Translation:Lui mangia una caramella.
I typed in the correct word but it told me I was wrong. It said I should have used dolce instead of caramella. That's strange.
I put un instead because it said "He eats a candy." Am I supposed to put masculine and feminine articles/indefinites (whatever their called) based on the person being spoken about, or the noun?
It said to me to use egli instead of gli, although it's so the word for "he". What's the difference?
Do I have to use the articles EVERY time? I'm a native Spanish speaker and in Spanish is ok to leave out the articles sometimes, for example you can say "yo como bizcocho" just as you can say I eat cake in English. I know Italian is different but I'm not sure when I can not use the articles and when I can't.

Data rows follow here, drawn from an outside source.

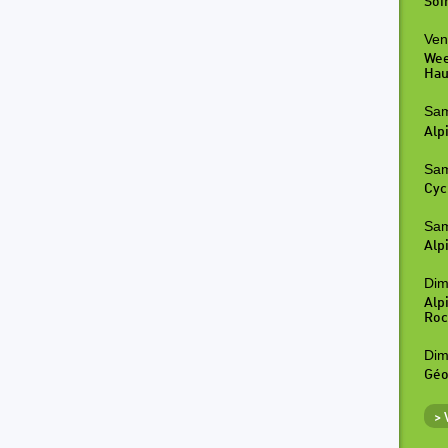
Soi
Ven
Wee
Hau
Sam
Alp
Sam
Cyc
Sam
Alp
Dim
Alp
Roc
Dim
Géo
>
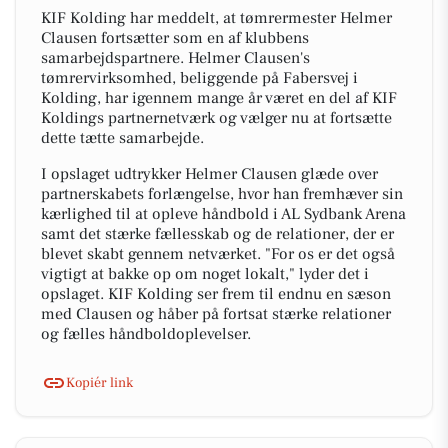
KIF Kolding har meddelt, at tømrermester Helmer
Clausen fortsætter som en af klubbens
samarbejdspartnere. Helmer Clausen's
tømrervirksomhed, beliggende på Fabersvej i
Kolding, har igennem mange år været en del af KIF
Koldings partnernetværk og vælger nu at fortsætte
dette tætte samarbejde.
I opslaget udtrykker Helmer Clausen glæde over
partnerskabets forlængelse, hvor han fremhæver sin
kærlighed til at opleve håndbold i AL Sydbank Arena
samt det stærke fællesskab og de relationer, der er
blevet skabt gennem netværket. "For os er det også
vigtigt at bakke op om noget lokalt," lyder det i
opslaget. KIF Kolding ser frem til endnu en sæson
med Clausen og håber på fortsat stærke relationer
og fælles håndboldoplevelser.
Kopiér link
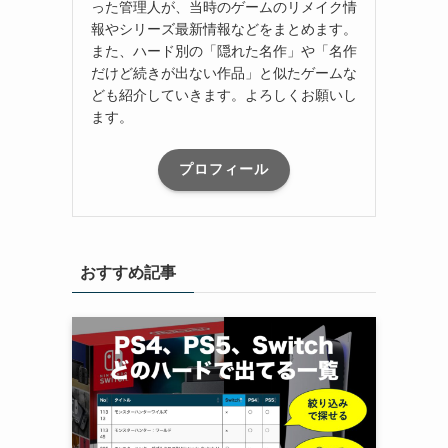
った管理人が、当時のゲームのリメイク情
報やシリーズ最新情報などをまとめます。
また、ハード別の「隠れた名作」や「名作
だけど続きが出ない作品」と似たゲームな
ども紹介していきます。よろしくお願いし
ます。
プロフィール
おすすめ記事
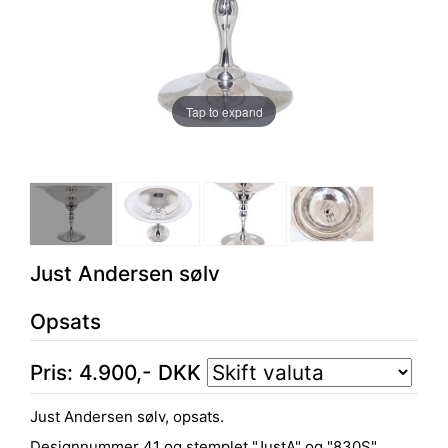
Tap to expand
Just Andersen sølv
Opsats
Pris:
4.900
,-
DKK
Just Andersen sølv, opsats.
Designnummer 41 og stemplet "JustA" og "830S".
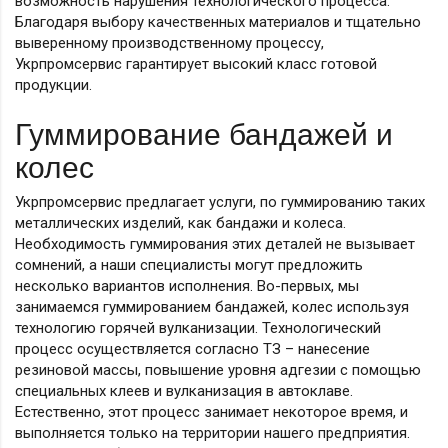
возможность нарушения технологического процесса.
Благодаря выбору качественных материалов и тщательно
выверенному производственному процессу,
Укрпромсервис гарантирует высокий класс готовой
продукции.
Гуммирование бандажей и
колес
Укрпромсервис предлагает услуги, по гуммированию таких
металлических изделий, как бандажи и колеса.
Необходимость гуммирования этих деталей не вызывает
сомнений, а наши специалисты могут предложить
несколько вариантов исполнения. Во-первых, мы
занимаемся гуммированием бандажей, колес используя
технологию горячей вулканизации. Технологический
процесс осуществляется согласно ТЗ – нанесение
резиновой массы, повышение уровня адгезии с помощью
специальных клеев и вулканизация в автоклаве.
Естественно, этот процесс занимает некоторое время, и
выполняется только на территории нашего предприятия.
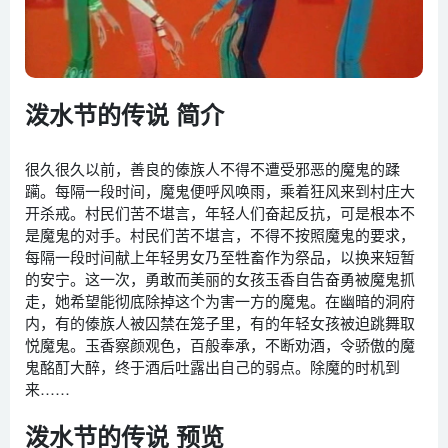
泼水节的传说 简介
很久很久以前，善良的傣族人不得不遭受邪恶的魔鬼的蹂
躏。每隔一段时间，魔鬼便呼风唤雨，乘着狂风来到村庄大
开杀戒。村民们苦不堪言，年轻人们奋起反抗，可是根本不
是魔鬼的对手。村民们苦不堪言，不得不按照魔鬼的要求，
每隔一段时间献上年轻男女乃至牲畜作为祭品，以换来短暂
的安宁。这一次，勇敢而美丽的女孩玉香自告奋勇被魔鬼抓
走，她希望能彻底除掉这个为害一方的魔鬼。在幽暗的洞府
内，有的傣族人被囚禁在笼子里，有的年轻女孩被迫跳舞取
悦魔鬼。玉香察颜观色，百般奉承，不断劝酒，令骄傲的魔
鬼酩酊大醉，终于酒后吐露出自己的弱点。除魔的时机到
来……
泼水节的传说 预览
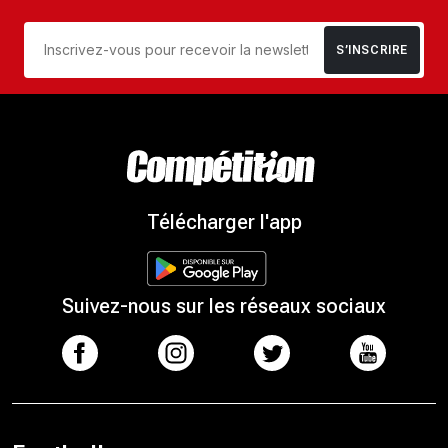
S’INSCRIRE
Télécharger l'app
Suivez-nous sur les réseaux sociaux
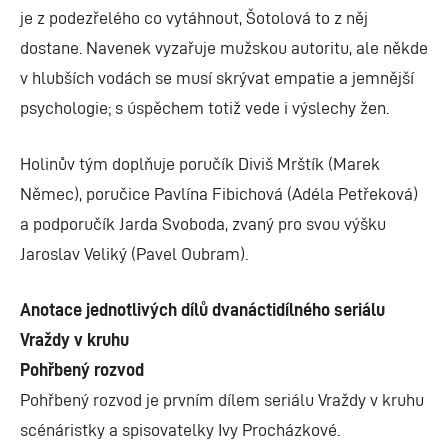
je z podezřelého co vytáhnout, Šotolová to z něj
dostane. Navenek vyzařuje mužskou autoritu, ale někde
v hlubších vodách se musí skrývat empatie a jemnější
psychologie; s úspěchem totiž vede i výslechy žen.
Holinův tým doplňuje poručík Diviš Mrštík (Marek
Němec), poručice Pavlína Fibichová (Adéla Petřeková)
a podporučík Jarda Svoboda, zvaný pro svou výšku
Jaroslav Veliký (Pavel Oubram).
Anotace jednotlivých dílů dvanáctidílného seriálu
Vraždy v kruhu
Pohřbený rozvod
Pohřbený rozvod je prvním dílem seriálu Vraždy v kruhu
scénáristky a spisovatelky Ivy Procházkové.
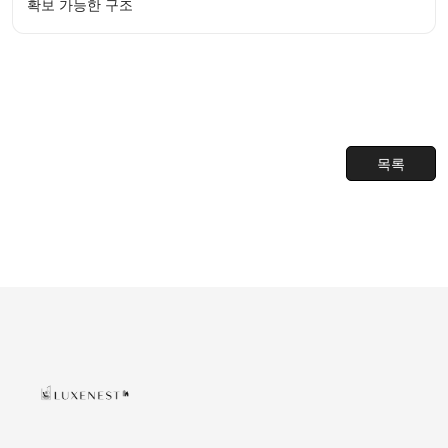
확보 가능한 구조
목록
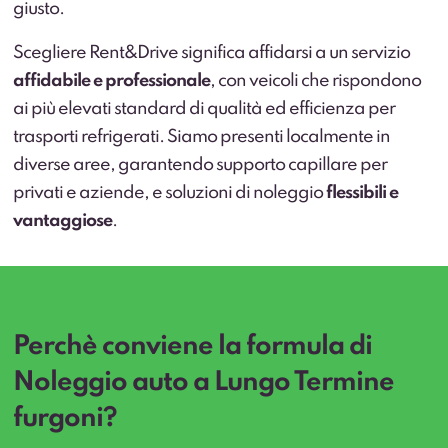
giusto.
Scegliere Rent&Drive significa affidarsi a un servizio
affidabile e professionale
, con veicoli che rispondono
ai più elevati standard di qualità ed efficienza per
trasporti refrigerati. Siamo presenti localmente in
diverse aree, garantendo supporto capillare per
privati e aziende, e soluzioni di noleggio
flessibili e
vantaggiose
.
Perchè conviene la formula di
Noleggio auto a Lungo Termine
furgoni?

If you have just gone to the candy store, then you are eating candy (mass noun) io mangio caramelle. If you are eating your brother's candy, then io mangio le caramelle. If you only have one candy left, io mangio una caramella. The use of definite articles and partitives is more prevalent in Italian than in Spanish.
the translation for caramella is the US translation. care for UK localisation?
what does it mean by definite and indefinite? sorry if this is a stupid question but i've never learned another language before
I believe definite articles are the equivalents of "the" and indefinite are the equivalent of "a" and "an".
"La ragazza", for example, refers to a specific girl. She's THE girl. "Una ragazza" is more general. We're referring to "a girl", which could be any random girl.